You will notice that the program slows down when the data-base get bigger, this is why it is not recommended to start with a big peak-picking, and then to handle a big data-base throughout the whole process.

MACRO PROGRAMMING

The complete assignment module is written in nothing but macros. So you could have written it yourself ! At least you can modify it to fit your needs. Here is some help to do so.

All the macros are in /usr/local/gifa/macro/att , this address is added to the GifaPath when entering the module. Static information (list of possible atom names, residue names, etc...) are defined in the basic_db.g and build_static_db.g macros. You can very simply adapt this one for some new residues.

The dbm file are opened when the project is selected, and bound to the associative array att[] spin[] and sys[] for the peak data-base, the spin data-base, and the spin-system data-base respectively. Entries are thus of the kind : $att[$peak_id] for instance. The different pieces of information are stored as blank separated fields in the variable. Coding is the following :

$att[#att] = f1 f2 amp #spin1 #spin2 type note

$spin[#spin] = delta name #sys note

$sys[#sys] = index type list_of_spin note

where

#att, #spin #sys are used here to note the indexes.

f1 and f2 are coordinates in ppm;

amp is the peak amplitude in arbitrary unit;

type codes for the kind of experiment;

delta is chemical shift in ppm;

index is the number in the primary sequence

type is the name of the residue

note is a free field, that you can use for whatever function.

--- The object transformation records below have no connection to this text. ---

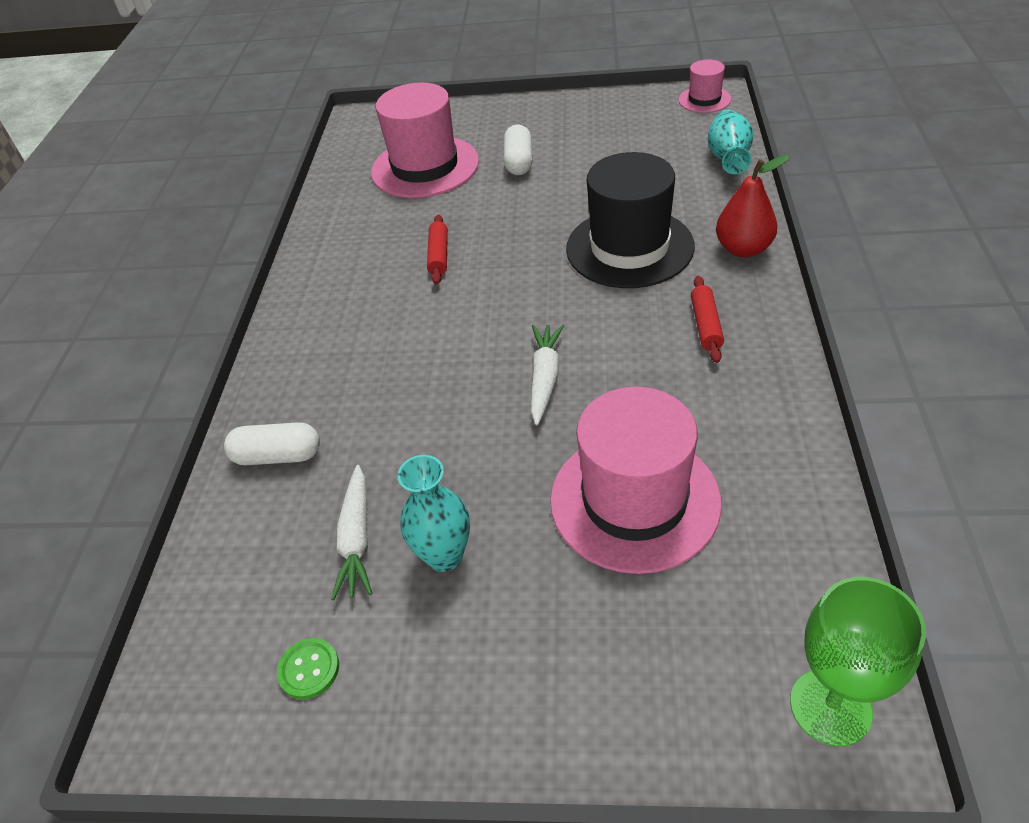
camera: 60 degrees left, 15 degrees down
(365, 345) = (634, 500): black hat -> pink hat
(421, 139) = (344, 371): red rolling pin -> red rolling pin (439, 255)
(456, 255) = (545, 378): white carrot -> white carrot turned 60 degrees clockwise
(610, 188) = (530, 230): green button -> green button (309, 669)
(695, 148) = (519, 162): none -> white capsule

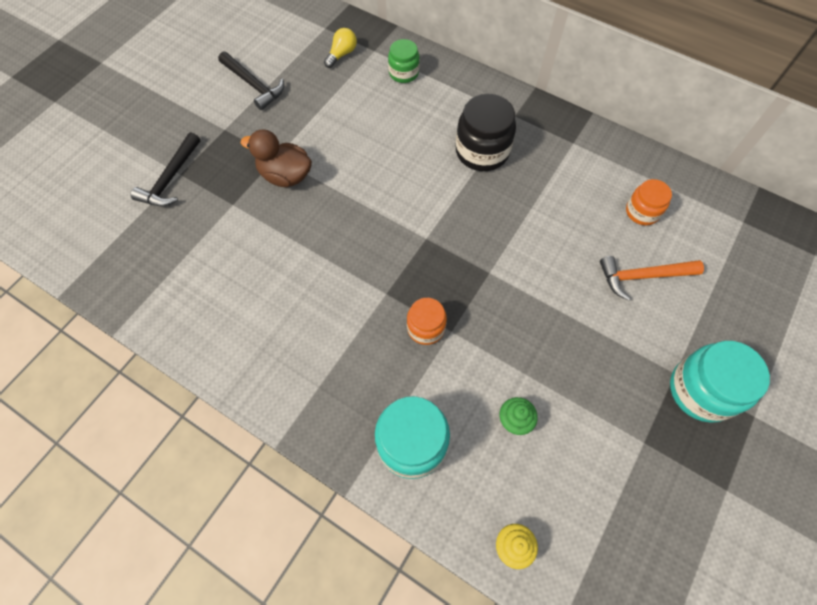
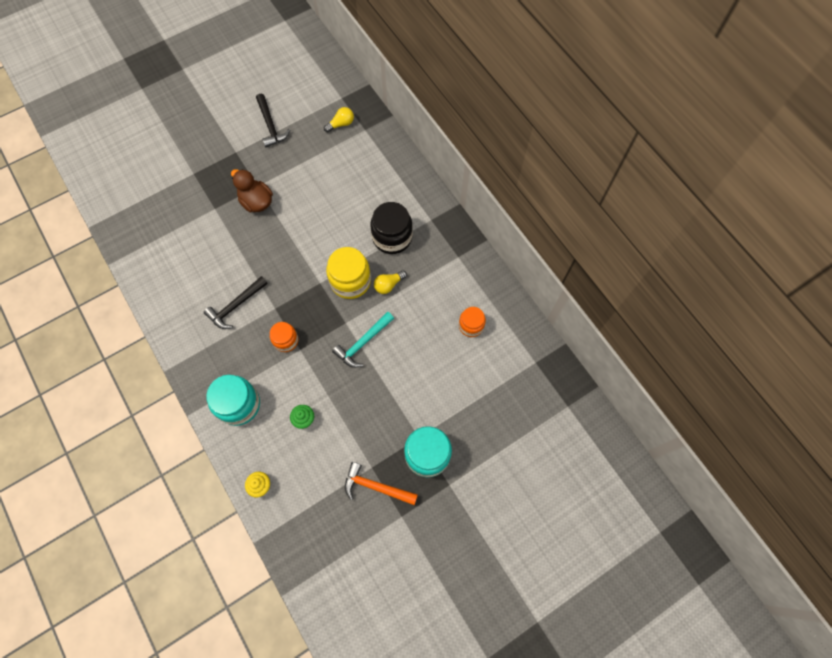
camera: 25 degrees right, 5 degrees up
(170, 179) = (186, 174): black hammer -> black hammer (236, 306)
(403, 73) = (375, 156): green jar -> none
(463, 220) = (350, 281): none -> yellow jar
(513, 206) = (388, 285): none -> yellow light bulb
(527, 287) = (363, 343): none -> turquoise hammer
(642, 276) = (440, 368): orange hammer -> orange hammer (376, 486)

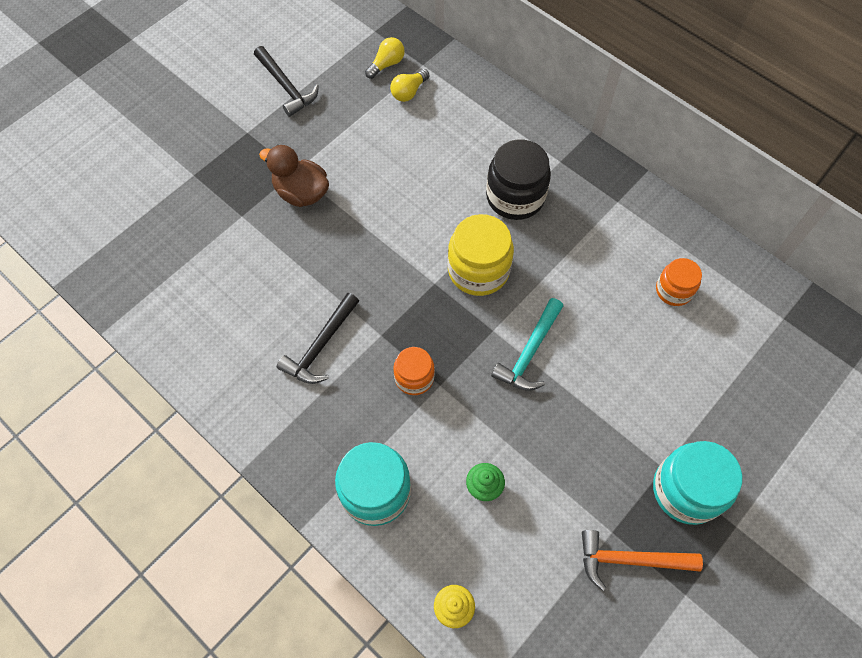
camera: 15 degrees left, 5 degrees down
(388, 285) = (535, 262): yellow light bulb -> yellow light bulb (409, 92)

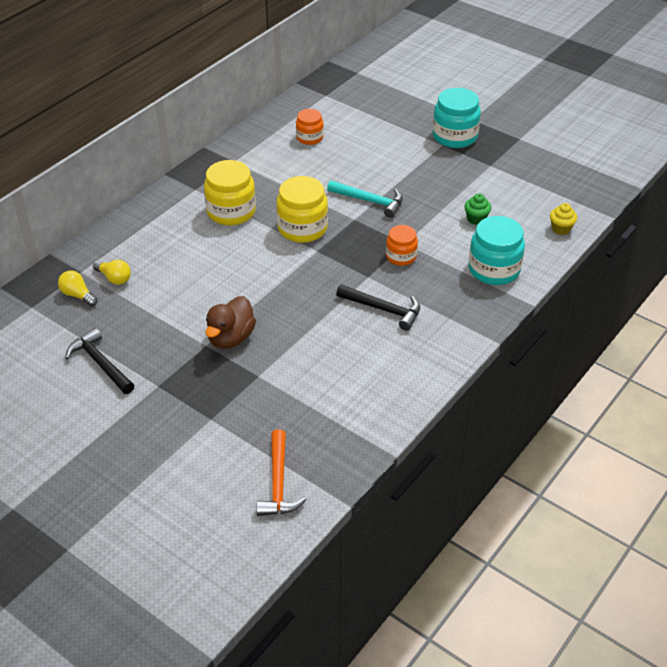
camera: 95 degrees left, 20 degrees down
(286, 87) = (100, 363): black hammer -> black hammer turned 90 degrees counterclockwise
(515, 197) = (231, 211): black jar -> yellow jar
(630, 560) = (505, 158): orange hammer -> orange hammer (278, 483)

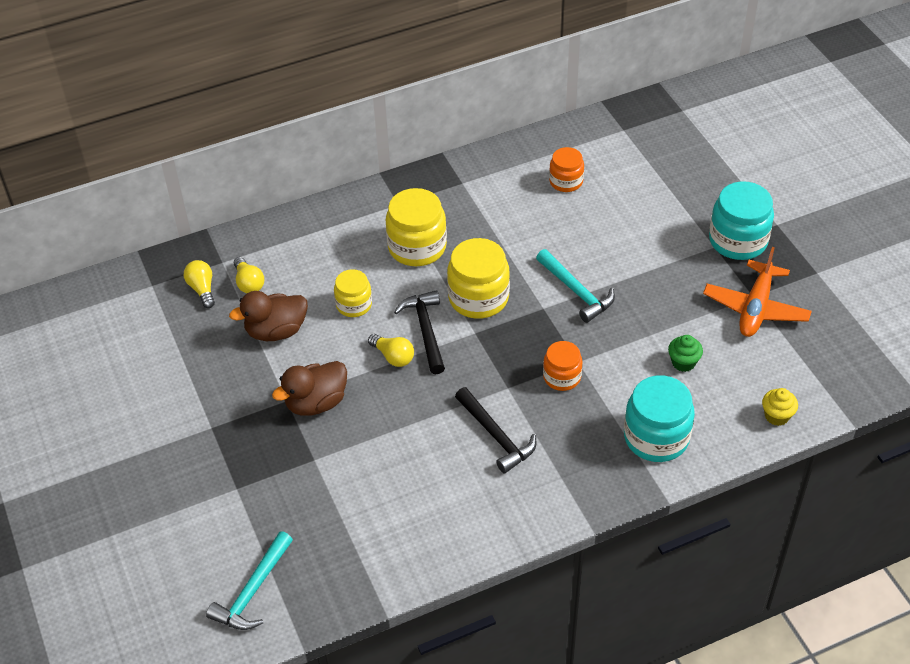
camera: 30 degrees right, 5 degrees up
(100, 363) = (174, 378): black hammer -> black hammer (425, 330)
(161, 302) = (276, 331): none -> brown duck
(211, 264) = (354, 305): none -> yellow jar
(267, 287) = (393, 356): none -> yellow light bulb
(278, 483) = (253, 591): orange hammer -> turquoise hammer
(497, 171) = (755, 308): none -> orange plane

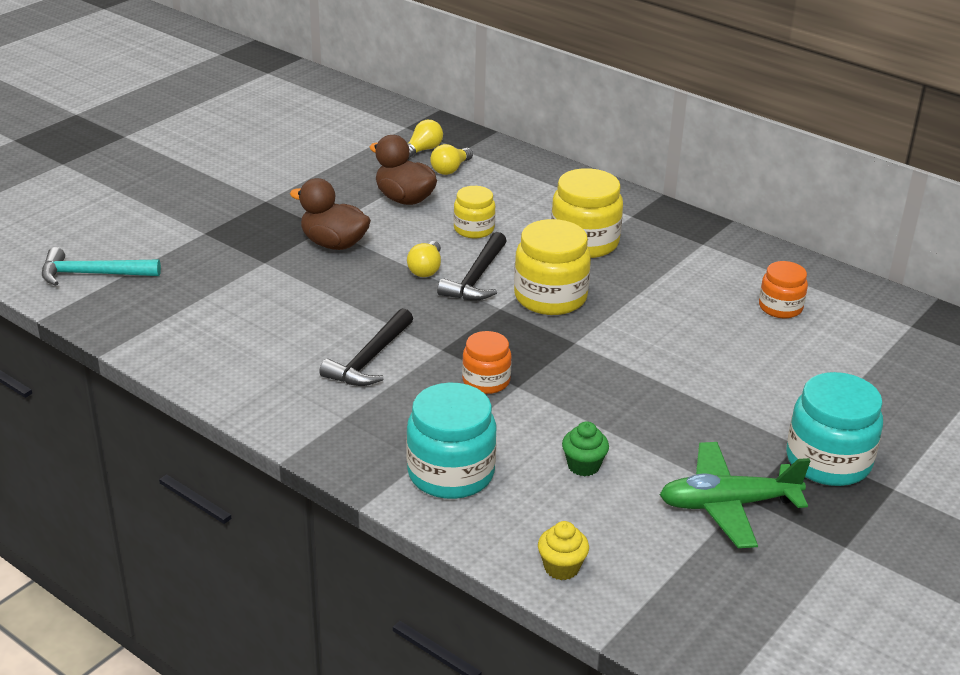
camera: 60 degrees right, 15 degrees down
(425, 330) = (476, 278): black hammer -> black hammer turned 150 degrees clockwise
(576, 291) = (621, 358): turquoise hammer -> none
(755, 308) = (728, 504): orange plane -> green plane

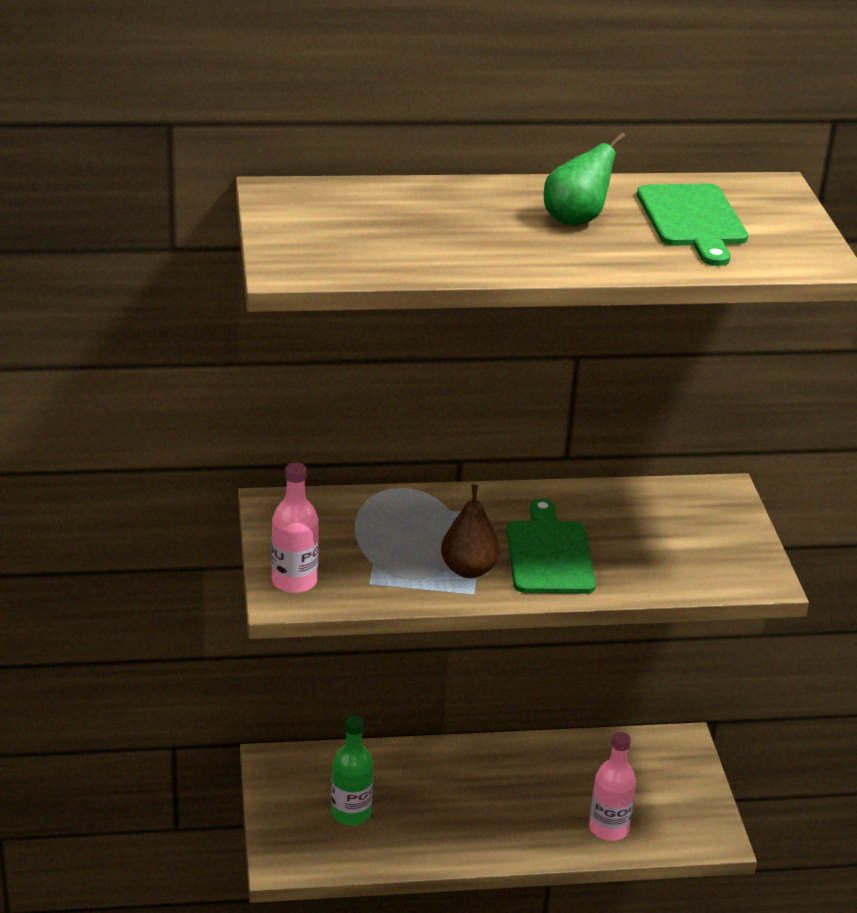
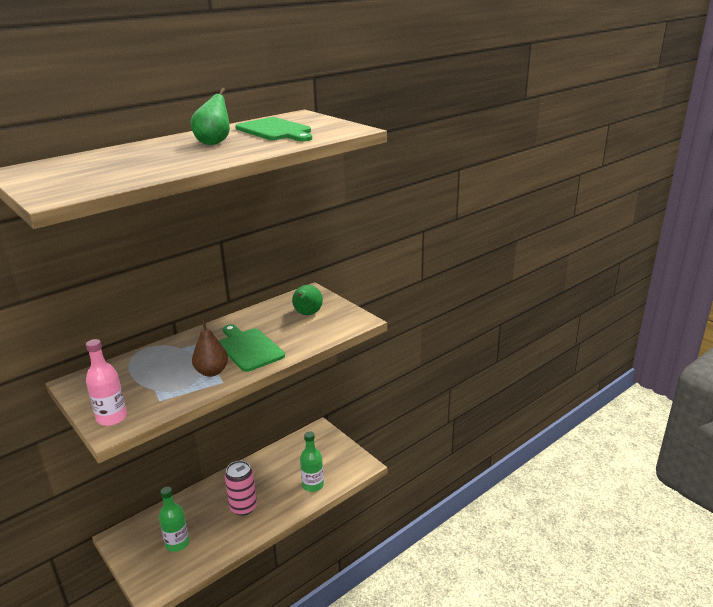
camera: 30 degrees left, 5 degrees down
(477, 808) = (243, 507): none -> pink can
(608, 828) = (313, 485): pink bottle -> green bottle
(685, 531) = (307, 314): none -> green pear

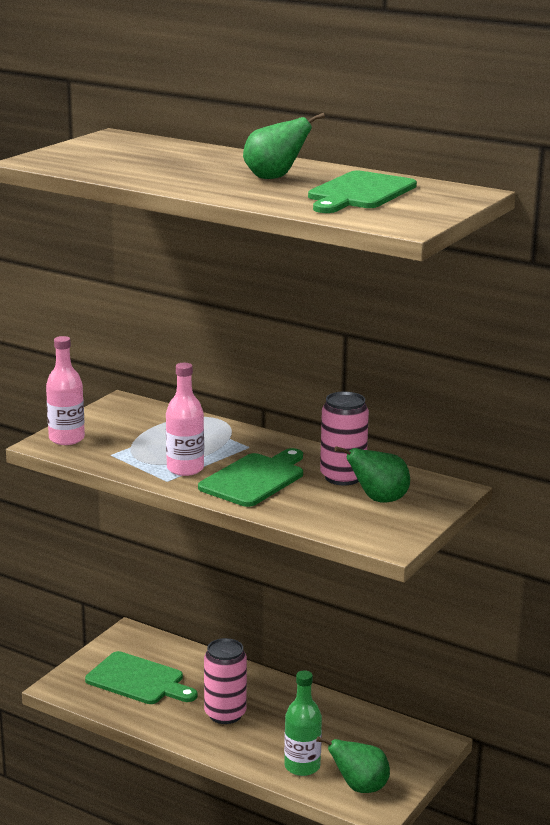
camera: 70 degrees right, 5 degrees down
(177, 543) = (138, 680): green bottle -> green cutting board
(212, 372) = (185, 469): brown pear -> pink bottle
(271, 319) = (342, 477): none -> pink can
(342, 467) = (359, 787): none -> green pear

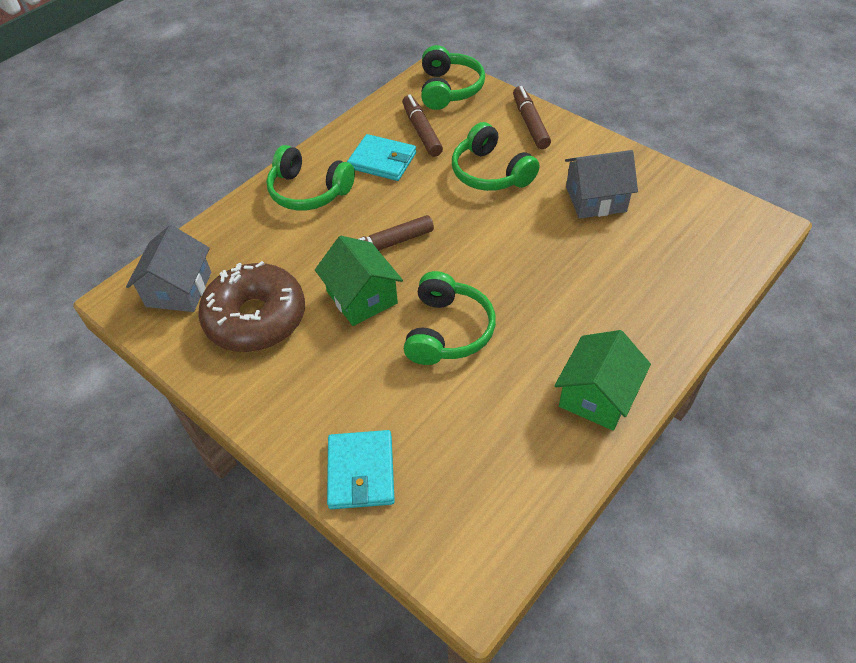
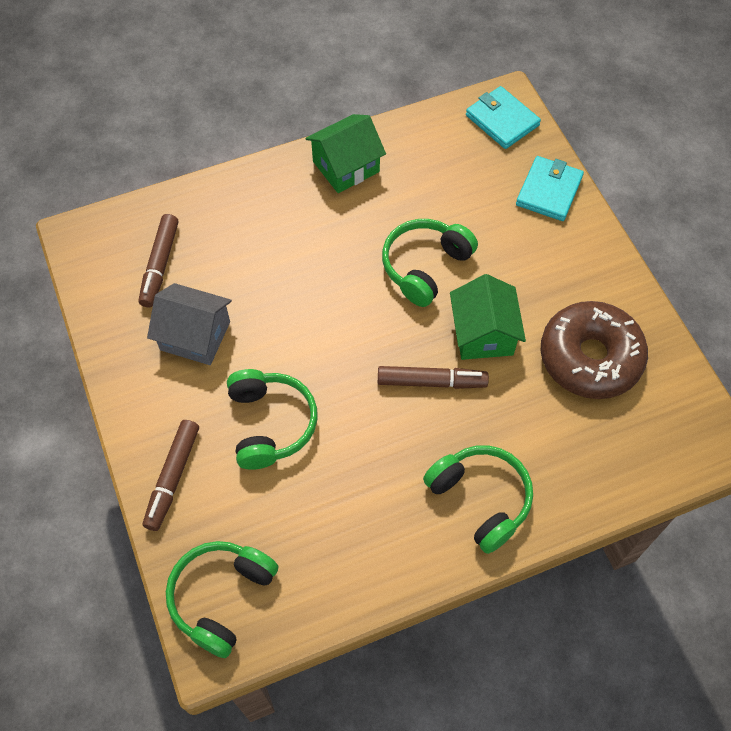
camera: 155 degrees left, 10 degrees up
(179, 289) = (659, 427): grey house -> none
(382, 160) = (375, 506): turquoise wallet -> turquoise wallet (502, 120)
(421, 131) = (303, 533): brown marker -> brown marker (160, 265)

Each dbm associative array att[] spin[] and sys[] contain the special entry LARGEST, which contains the index of the LARGEST id (#att, #spin, or #sys) yet assigned. So, when creating a new entry (spin in the example), you are supposed to do something like :

set new_id = ($spin["LARGEST"] + 1)

set $spin[$new_id ] = "New entry ..."

set $spin["LARGEST"] = $new_id ; updated only if no error occured

When programming some function that scan the whole data-base, you will probably end-up writing something like :

foreach i in att ; let's scan all the peak as an example

if ($i s! "LARGEST") then ; don't forget this one !

set peak = $att[$i] ; this is the complete entry

; then parse the entry, this is one way :

set f1 = (head($peak)) set peak = (tail($peak))

set f2 = (head($peak)) set peak = (tail($peak))

set amp = (head($peak)) set peak = (tail($peak))

; etc...

endif

endfor

If you manage to make something useful, you can transmit it to me so that I will make it available to other users.

CAVEAT

Note that this is a very preliminary work, people have been using this tool here in our lab, however, I'm sure there is still a lot of bugs.